* Task prompt:
An exact copy is all that is wanted: the lines from the one with "Figure 2. Annual" through the end of the listing below, both included, minus any pictures.
═══
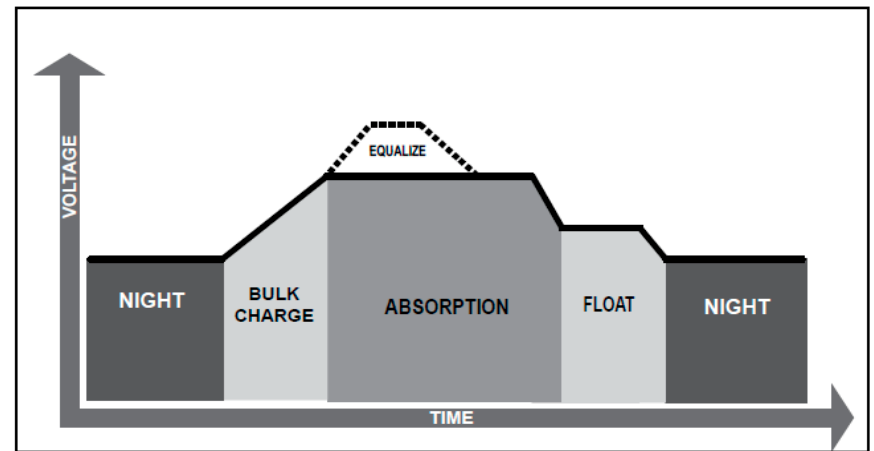
Figure 2. MPPT Charging Algorithm (Adapted from ref. [29]).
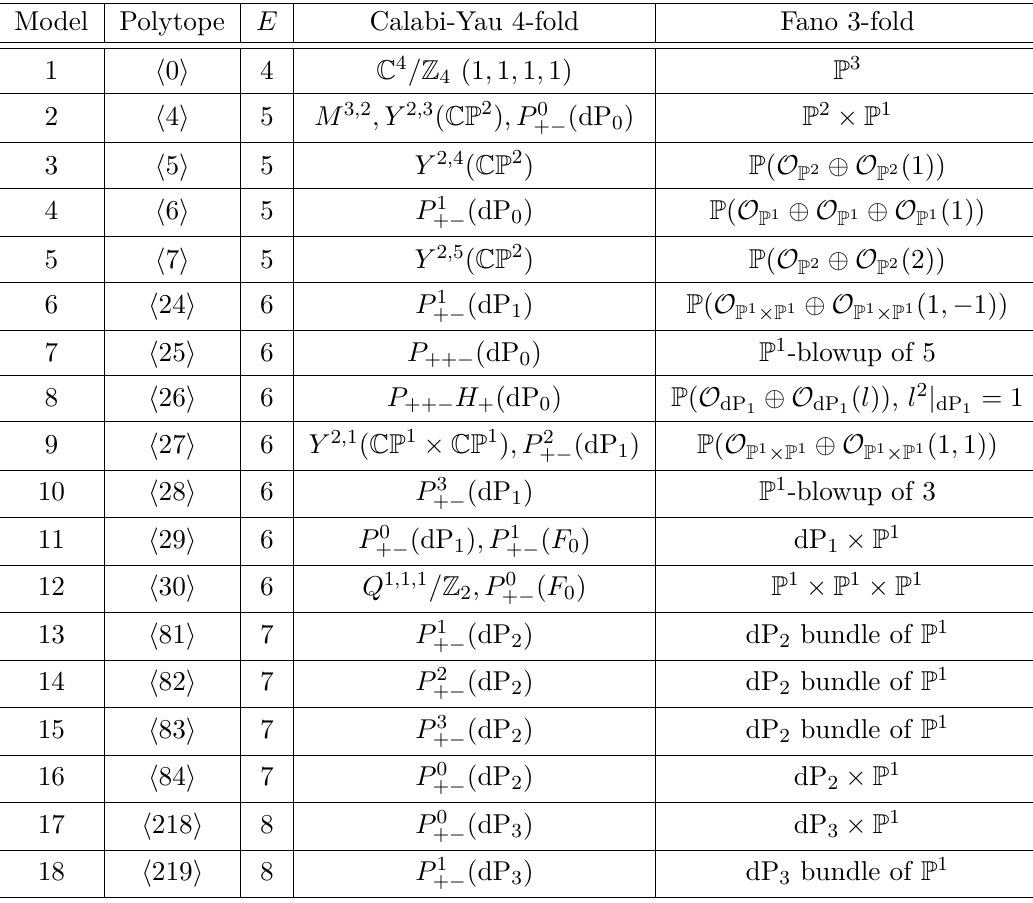
Table 2 . The names of smooth Fano 3-folds and toric Calabi-Yau 4-folds corresponding to the 18 regular reflexive polytopes in dimension 3. E is the number of external points of the reflexive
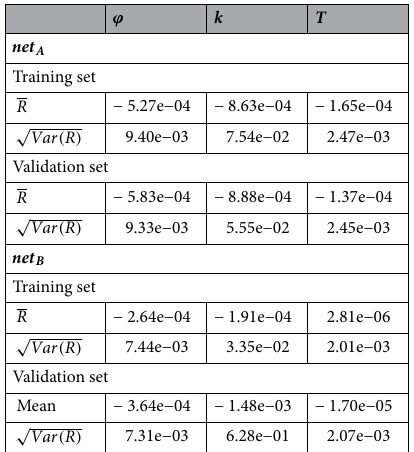
Table 2. The mean of R and √ Var ( R ) computed from the predictions of networks net A and net B . R is defined by Eq. (11).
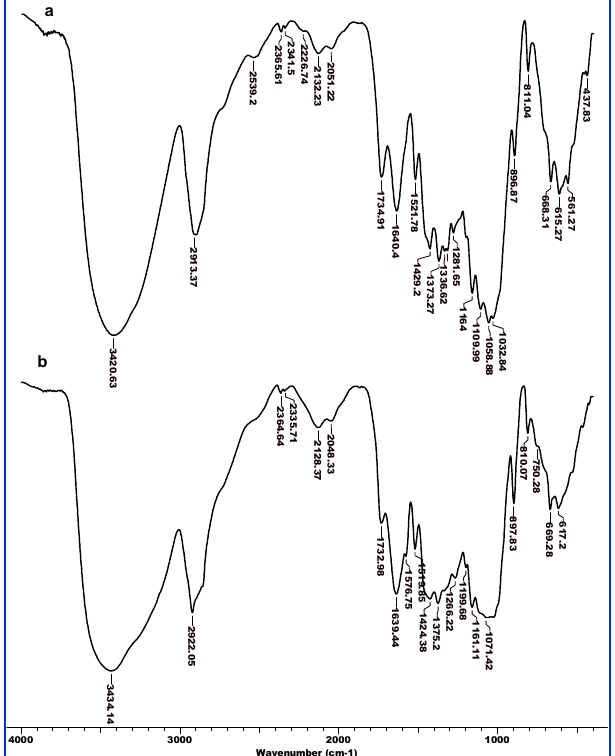
Figure 5. FTIR spectra of wood cellulose from softwood species—fir tree: initial ( a ), and regenerated from ionic liquid solution ( b ).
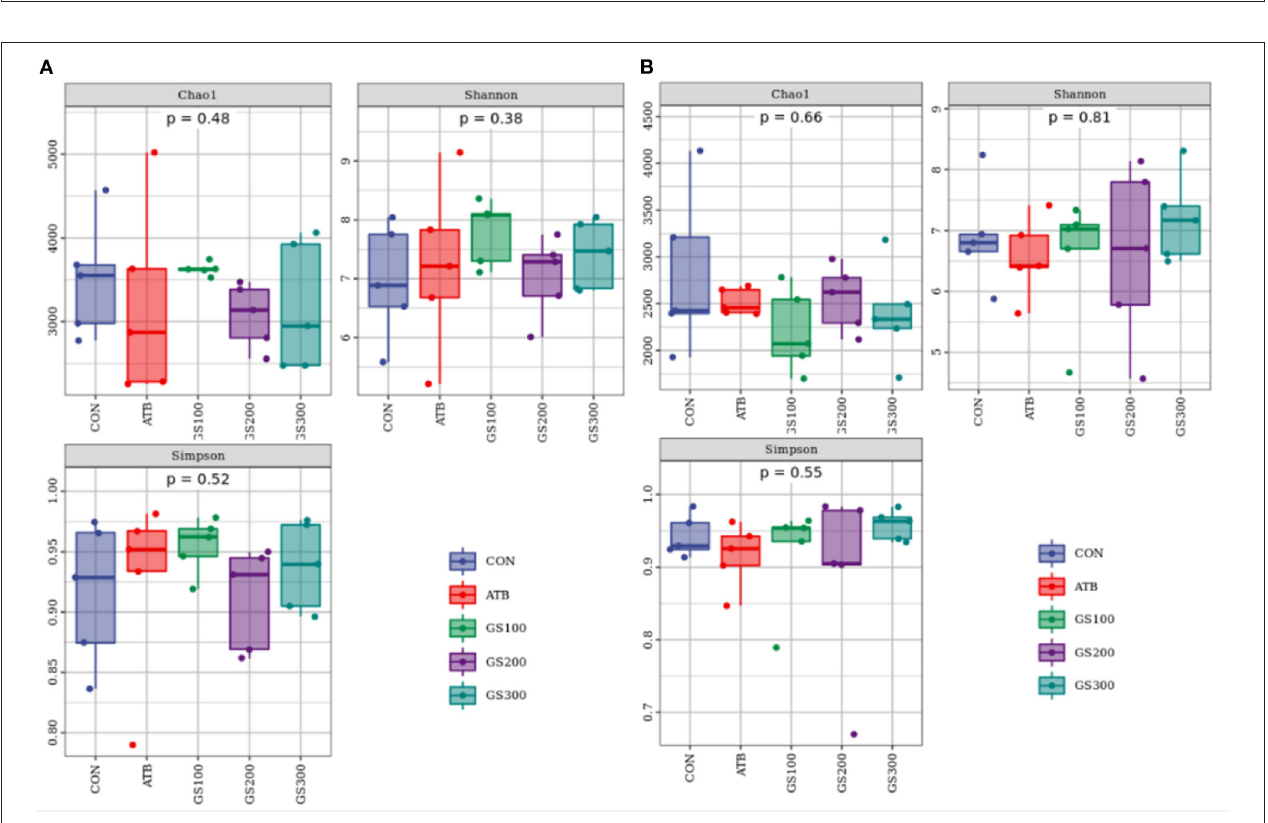
FIGURE 6 | Effects of Ginsenoside Rg1 on the alpha diversity of intestinal microbiota at day 29 (A) and day 52 (B) in broiler chickens ( n = 5). CON, birds fed a basal diet; GS100, birds fed a basal diet supplemented with 100 mg/kg ginsenoside Rg1; GS200, birds fed a basal diet supplemented with 200 mg/kg ginsenoside Rg1; GS300, birds fed a basal diet supplemented with 300 mg/kg ginsenoside Rg1; ATB, a basal diet supplemented with 300 mg/kg chlortetracycline.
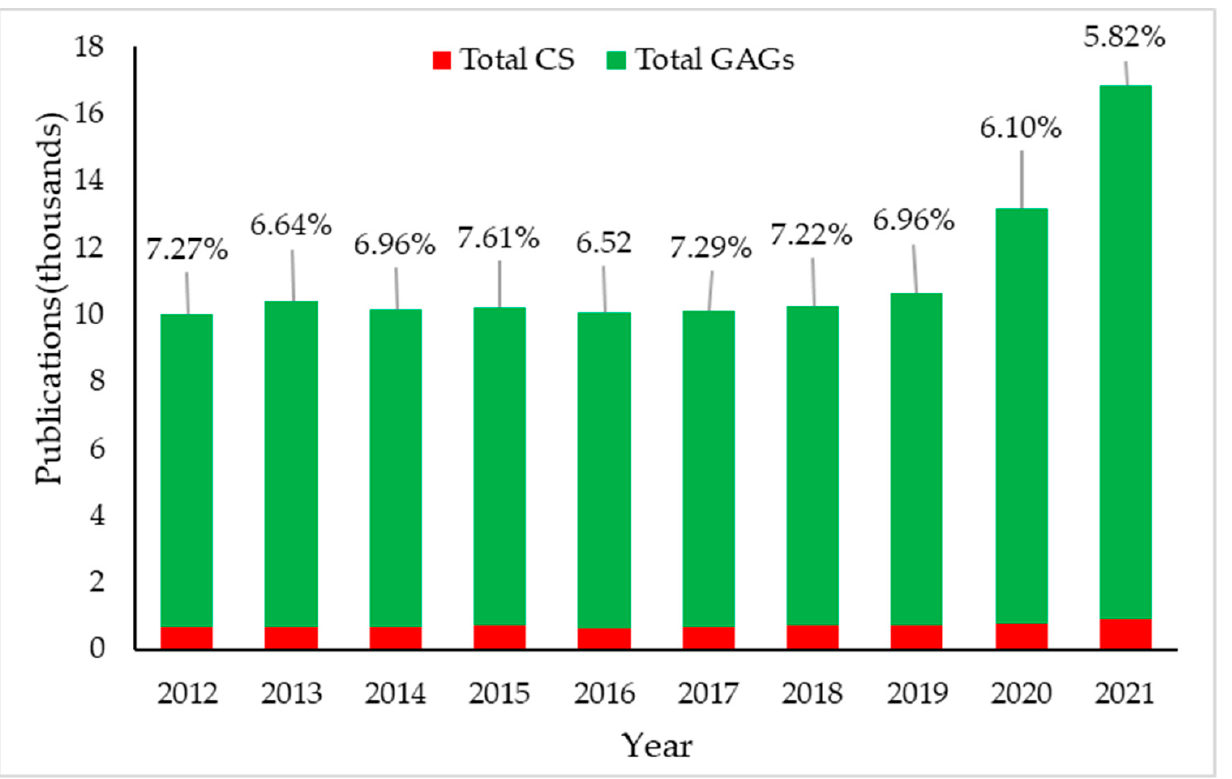
Figure 2. Annual publication statistics on scientific studies on Chondroitin sulphate (CS) from 2012 to 2021 in the Scopus database. The % value on the top of the bar graph shows the number of CS publications against the total glycosaminoglycans (GAGs) publications.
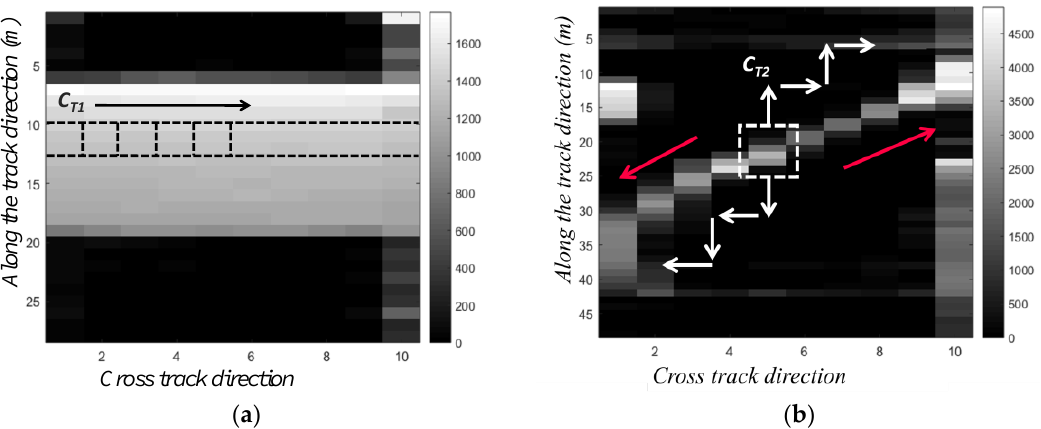
Figure 8. Apply the proposed method to the real dataset near the ( a ) rail crossing and ( b ) turnout in the 2D plane.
═══
* Output of the exercise:
Figure 2. Annual publication statistics on scientific studies on Chondroitin sulphate (CS) from 2012 to 2021 in the Scopus database. The % value on the top of the bar graph shows the number of CS publications against the total glycosaminoglycans (GAGs) publications.
Figure 8. Apply the proposed method to the real dataset near the ( a ) rail crossing and ( b ) turnout in the 2D plane.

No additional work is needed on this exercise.